Working with Jason Crawford, a professor at Yale University, Gruber focused on two species of sharks, the swell and the chain. They noticed that their skin had two tones, light and dark, and extracted chemicals from the two skin types. They found a type of fluorescent molecule that was only present in the light skin.

“The exciting part of this study is the description of an entirely new form of marine biofluorescence from sharks–one that is based on brominated tryptophan-kynurenine small-molecule metabolites,” Gruber said.

 These types of small-molecule metabolites are known to be fluorescent and activate pathways similar to those that, in other vertebrates, play a role in the central nervous system and immune system. But in the sharks, the molecule variants account for the biophysical and spectral properties of their lighter skin.

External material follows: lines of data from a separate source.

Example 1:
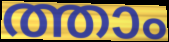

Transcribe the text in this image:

ത്താം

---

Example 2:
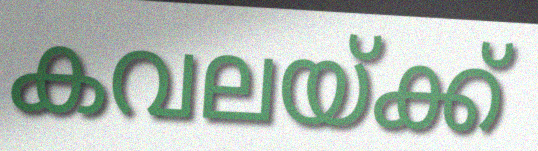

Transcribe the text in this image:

കവലയ്ക്ക്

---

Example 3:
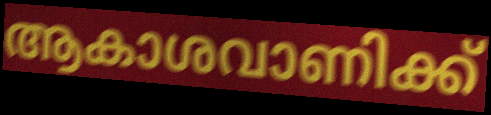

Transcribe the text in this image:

ആകാശവാണിക്ക്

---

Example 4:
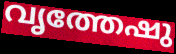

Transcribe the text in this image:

വൃത്തേഷു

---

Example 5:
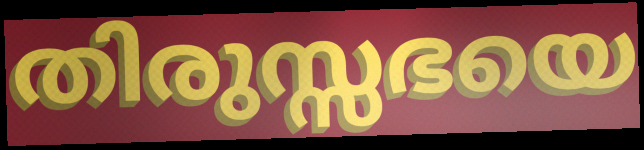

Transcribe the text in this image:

തിരുസ്സഭയെ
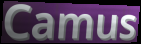
Camus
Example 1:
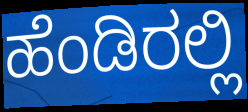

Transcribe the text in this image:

ಹೆಂಡಿರಲ್ಲಿ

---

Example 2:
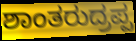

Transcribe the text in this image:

ಶಾಂತರುದ್ರಪ್ಪ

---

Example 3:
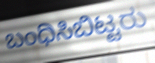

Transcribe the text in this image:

ಬಂಧಿಸಿಬಿಟ್ಟರು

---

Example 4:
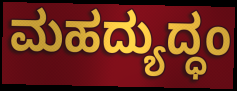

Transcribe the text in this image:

ಮಹದ್ಯುದ್ಧಂ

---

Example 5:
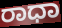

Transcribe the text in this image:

ರಾಧಾ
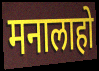
मनालाहो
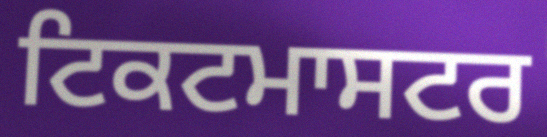
ਟਿਕਟਮਾਸਟਰ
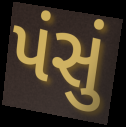
પંસું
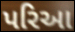
પરિઆ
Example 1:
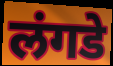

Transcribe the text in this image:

लंगडे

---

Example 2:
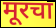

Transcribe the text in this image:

मूरचा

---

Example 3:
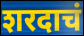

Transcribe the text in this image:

शरदाचं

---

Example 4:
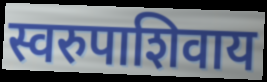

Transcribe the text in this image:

स्वरुपाशिवाय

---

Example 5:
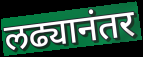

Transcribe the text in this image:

लढ्यानंतर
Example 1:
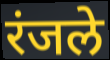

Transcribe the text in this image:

रंजले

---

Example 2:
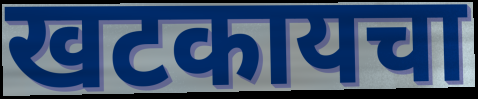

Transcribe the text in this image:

खटकायचा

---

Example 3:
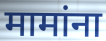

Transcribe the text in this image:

मामांना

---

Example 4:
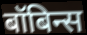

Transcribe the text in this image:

बॉबिन्स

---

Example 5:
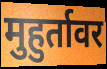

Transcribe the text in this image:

मुहुर्तावर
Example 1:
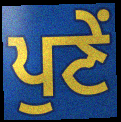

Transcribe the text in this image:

ਪੁਣੇਂ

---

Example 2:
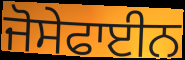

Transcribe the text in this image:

ਜੋਸੇਫਾਈਨ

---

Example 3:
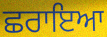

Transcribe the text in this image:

ਛਰਾਇਆ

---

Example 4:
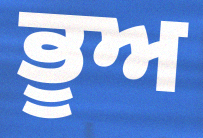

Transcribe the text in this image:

ਭੂਅ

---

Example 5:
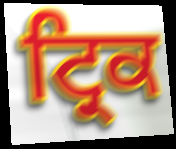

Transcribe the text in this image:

ਟ੍ਰਿਕ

“It’s a completely different system for them to see each other that other animals cannot necessarily tap into. They have a completely different view of the world that they’re in because of these biofluorescent properties that their skin exhibits and that their eyes can detect,” Crawford says. “Imagine if I were bright green, but only you could see me as being bright green, but others could not.”

The molecules also serve multiple other purposes, including to help the sharks identify each other in the ocean and potentially provide protection against microbial infections, the researchers found.

While the study focused on two biofluorescent shark species, Gruber and Crawford hope to more broadly explore the bioluminescent and biofluorescent properties of marine animals, which can ultimately lead to the development of new imaging techniques.

“If you can harness the abilities that marine animals have to make light, you can generate molecular systems for imaging in the lab or in medicine. Imaging is an incredibly important biomedical objective that these types of systems could help to propel into the future,” Crawford said.